SUPPLIED PASSAGE:
# Anyone Remove The Booth Dinnette



## 5th Time Around (Jul 8, 2008)

So I have been thinking and we have been using our camper alot. I have a Sydney fiver with the slide out that has the dinnette and the couch. Then the TV is in a awkward spot to see from the couch. My idea was to remove the dinnette (not worried about loss of storage), then find a free standing small table w/4 chairs preferrably in white. Then I would "swap" their locations. Table could stay close to wall until meal time. The couch would then rotate to be 1/2 on slide and 1/2 main camper. We did this just by turning the sofa on the last trip. It is great for watching tv but it sticks real close to kitchen cabinet. Also the dinnette is really too small for a family of 4 adult sized people (2 adults 2 teens the size of adults).

1) Anyone remove the dinnette before?
2) Anyone want to swap a dinnette for free standing table with 4 chairs?
3) Anyone dissappointed by the dinnette cushions breaking down? Our couch is too.

Hoping to get some ideas at the RV show in a couple weeks in Tampa. Are there RV junk yards anywhere?


----------



## sunnybrook29 (Oct 7, 2009)

Our previous Sunnybrook fifth wheel had a free standing table and four chairs. At first I thought that the chairs might walk around or fall over! They never did !Worked fine.


----------



## jdpm (Apr 12, 2007)

Ah uh! Jennifer is getting mod fever! Our friends that you will meet at the RV show removed their booth dinette and replaced it with a free standing table/4 chairs. Be sure and check out theirs. 
I can relate to the TV angle. I think we talked about that when you were in our fiver. Since you have a beautiful flat screen TV, have you considered mounting it on an arm like this:

http://www.walmart.com/catalog/product.do?product_id=13070385

I bet Cliff could install this or a similar mount and allow you to view the TV more easily by extending it out of the cabinet area and then turnig it for viewing. Just an idea.

Items listed in a dataset:

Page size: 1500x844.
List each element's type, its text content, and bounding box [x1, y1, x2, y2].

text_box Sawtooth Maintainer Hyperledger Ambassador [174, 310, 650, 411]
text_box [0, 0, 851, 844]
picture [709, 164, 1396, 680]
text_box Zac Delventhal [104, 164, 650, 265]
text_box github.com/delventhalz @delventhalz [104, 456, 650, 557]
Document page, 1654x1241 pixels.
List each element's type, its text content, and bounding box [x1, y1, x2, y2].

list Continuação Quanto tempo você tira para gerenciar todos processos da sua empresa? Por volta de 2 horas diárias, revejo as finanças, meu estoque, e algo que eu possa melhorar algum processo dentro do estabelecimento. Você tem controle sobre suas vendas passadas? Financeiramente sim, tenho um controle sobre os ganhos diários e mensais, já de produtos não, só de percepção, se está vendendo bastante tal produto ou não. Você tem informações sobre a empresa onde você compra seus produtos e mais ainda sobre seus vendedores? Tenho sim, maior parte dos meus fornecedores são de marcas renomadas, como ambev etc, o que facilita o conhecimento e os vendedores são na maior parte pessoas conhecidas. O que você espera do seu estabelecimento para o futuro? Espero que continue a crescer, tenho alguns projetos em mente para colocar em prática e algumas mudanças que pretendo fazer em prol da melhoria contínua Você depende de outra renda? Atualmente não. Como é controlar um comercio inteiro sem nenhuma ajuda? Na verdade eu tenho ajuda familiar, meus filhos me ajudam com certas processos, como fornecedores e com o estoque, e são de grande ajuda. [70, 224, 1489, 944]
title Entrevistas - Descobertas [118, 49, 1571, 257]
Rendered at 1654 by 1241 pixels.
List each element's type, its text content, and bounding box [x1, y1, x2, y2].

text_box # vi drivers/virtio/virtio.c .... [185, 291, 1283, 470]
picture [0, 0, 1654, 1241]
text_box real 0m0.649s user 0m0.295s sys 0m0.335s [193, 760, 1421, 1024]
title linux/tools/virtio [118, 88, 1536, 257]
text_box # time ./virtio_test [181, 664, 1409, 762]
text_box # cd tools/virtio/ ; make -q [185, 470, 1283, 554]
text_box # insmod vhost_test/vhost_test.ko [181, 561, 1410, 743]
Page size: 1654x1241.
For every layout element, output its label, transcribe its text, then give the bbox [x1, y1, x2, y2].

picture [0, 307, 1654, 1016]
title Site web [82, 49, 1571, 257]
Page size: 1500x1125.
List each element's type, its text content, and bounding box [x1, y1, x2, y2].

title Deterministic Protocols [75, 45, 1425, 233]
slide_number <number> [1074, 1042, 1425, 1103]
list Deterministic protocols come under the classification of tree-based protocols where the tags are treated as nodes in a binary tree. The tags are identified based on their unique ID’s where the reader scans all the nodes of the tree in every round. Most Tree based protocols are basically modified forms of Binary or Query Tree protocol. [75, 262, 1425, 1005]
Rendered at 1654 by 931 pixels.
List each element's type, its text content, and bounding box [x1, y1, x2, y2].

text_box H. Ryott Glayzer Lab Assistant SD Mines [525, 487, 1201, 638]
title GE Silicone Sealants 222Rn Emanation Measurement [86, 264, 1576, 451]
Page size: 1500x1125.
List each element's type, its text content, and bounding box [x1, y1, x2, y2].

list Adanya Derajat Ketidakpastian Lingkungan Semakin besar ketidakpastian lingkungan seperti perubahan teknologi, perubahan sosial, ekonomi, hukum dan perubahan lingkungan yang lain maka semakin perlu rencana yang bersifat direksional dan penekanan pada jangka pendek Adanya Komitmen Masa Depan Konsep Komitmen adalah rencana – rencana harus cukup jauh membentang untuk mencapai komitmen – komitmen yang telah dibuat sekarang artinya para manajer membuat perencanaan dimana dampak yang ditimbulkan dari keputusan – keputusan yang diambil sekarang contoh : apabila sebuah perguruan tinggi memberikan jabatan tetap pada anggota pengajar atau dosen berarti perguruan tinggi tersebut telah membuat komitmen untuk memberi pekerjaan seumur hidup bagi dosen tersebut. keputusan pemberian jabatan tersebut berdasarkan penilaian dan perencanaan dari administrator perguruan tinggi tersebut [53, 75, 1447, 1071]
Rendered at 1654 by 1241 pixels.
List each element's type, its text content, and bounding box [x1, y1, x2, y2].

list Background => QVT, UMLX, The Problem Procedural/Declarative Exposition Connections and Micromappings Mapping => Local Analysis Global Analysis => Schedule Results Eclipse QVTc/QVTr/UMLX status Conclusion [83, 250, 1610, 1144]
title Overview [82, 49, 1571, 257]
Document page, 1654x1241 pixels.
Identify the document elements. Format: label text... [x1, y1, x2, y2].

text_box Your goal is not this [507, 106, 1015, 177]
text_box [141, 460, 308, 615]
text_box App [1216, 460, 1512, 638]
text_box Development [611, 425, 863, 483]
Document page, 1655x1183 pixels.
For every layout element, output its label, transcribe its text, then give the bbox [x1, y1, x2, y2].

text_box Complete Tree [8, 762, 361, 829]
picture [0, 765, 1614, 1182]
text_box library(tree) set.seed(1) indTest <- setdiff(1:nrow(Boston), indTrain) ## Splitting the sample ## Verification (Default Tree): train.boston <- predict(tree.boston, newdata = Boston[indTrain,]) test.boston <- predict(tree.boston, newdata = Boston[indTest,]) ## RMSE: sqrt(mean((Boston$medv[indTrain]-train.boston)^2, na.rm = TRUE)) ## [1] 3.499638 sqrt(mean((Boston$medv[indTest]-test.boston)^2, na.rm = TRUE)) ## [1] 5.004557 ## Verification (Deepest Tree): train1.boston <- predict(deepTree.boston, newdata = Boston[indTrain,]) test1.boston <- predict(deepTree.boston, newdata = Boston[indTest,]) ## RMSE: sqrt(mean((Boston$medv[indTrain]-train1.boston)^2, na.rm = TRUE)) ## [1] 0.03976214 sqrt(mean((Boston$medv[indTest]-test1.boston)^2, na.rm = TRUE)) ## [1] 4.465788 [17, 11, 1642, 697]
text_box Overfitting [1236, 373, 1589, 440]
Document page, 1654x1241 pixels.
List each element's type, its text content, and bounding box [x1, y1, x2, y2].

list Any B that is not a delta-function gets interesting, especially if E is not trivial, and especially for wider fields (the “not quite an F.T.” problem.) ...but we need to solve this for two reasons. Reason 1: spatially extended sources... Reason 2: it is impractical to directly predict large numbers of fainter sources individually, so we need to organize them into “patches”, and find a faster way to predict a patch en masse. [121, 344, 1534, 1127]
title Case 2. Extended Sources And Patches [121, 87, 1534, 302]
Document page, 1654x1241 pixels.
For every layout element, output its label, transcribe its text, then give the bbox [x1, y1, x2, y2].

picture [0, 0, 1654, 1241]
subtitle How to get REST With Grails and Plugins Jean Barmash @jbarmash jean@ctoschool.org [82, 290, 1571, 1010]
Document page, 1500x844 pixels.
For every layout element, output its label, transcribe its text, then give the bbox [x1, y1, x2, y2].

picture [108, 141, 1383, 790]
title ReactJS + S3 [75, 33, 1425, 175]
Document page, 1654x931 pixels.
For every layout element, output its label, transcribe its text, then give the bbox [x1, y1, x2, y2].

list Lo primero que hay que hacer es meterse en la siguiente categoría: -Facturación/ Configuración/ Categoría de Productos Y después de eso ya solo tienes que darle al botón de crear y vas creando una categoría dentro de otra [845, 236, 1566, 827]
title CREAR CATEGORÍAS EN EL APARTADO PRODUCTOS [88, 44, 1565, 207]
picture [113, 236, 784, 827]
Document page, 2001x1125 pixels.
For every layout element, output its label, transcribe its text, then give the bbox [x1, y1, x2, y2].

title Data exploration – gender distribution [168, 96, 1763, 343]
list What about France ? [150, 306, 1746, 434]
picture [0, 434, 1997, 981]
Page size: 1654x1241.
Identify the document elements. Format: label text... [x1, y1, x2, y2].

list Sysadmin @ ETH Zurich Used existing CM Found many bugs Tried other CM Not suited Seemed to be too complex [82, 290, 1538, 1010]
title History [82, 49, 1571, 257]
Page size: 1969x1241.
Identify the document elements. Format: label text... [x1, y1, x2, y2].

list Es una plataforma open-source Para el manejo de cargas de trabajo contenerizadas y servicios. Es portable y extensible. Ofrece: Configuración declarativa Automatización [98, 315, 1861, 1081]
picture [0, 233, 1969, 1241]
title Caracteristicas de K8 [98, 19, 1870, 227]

WRITTEN PROBLEM 1:
Answer these questions about the booth dinette thread:
(a) What kind of camper does the first poster own?
(b) In what city is the RV show the first poster plans to attend?
(c) What does jdpm suggest mounting the TV on?
WRITTEN PROBLEM 2: Proceed with the thread about removing the booth dinette, adding writing that follows on from its final sentence.

WRITTEN RESPONSE 1:
(a) A Sydney fiver with a slide out that holds the dinette and the couch.
(b) Tampa.
(c) An arm, so the TV can be pulled out of the cabinet area and turned for viewing.

WRITTEN RESPONSE 2:
As far as the sofa, yes, ours has lost its support in the middle, too. 
See ya soon. phillip and John


----------



## 5th Time Around (Jul 8, 2008)

jdpm said:


> Ah uh! Jennifer is getting mod fever! Our friends that you will meet at the RV show removed their booth dinette and replaced it with a free standing table/4 chairs. Be sure and check out theirs.
> I can relate to the TV angle. I think we talked about that when you were in our fiver. Since you have a beautiful flat screen TV, have you considered mounting it on an arm like this:
> 
> http://www.walmart.com/catalog/product.do?product_id=13070385
> ...


Of course I have mod fever! But no time to mod anything! I thought you were taking my camper home to do my "honey do mods" and we were taking your AWESOME camper home with us







Better yet bring your tools









Don't let me forget to check theirs out.


----------



## OBcanOB (Aug 23, 2007)

We changed out our dinette for table and chairs shortly after we bought our unit. Never had a problem. Has many advantages. Here's a picture.

table


----------



## vdub (Jun 19, 2004)

> Has many advantages.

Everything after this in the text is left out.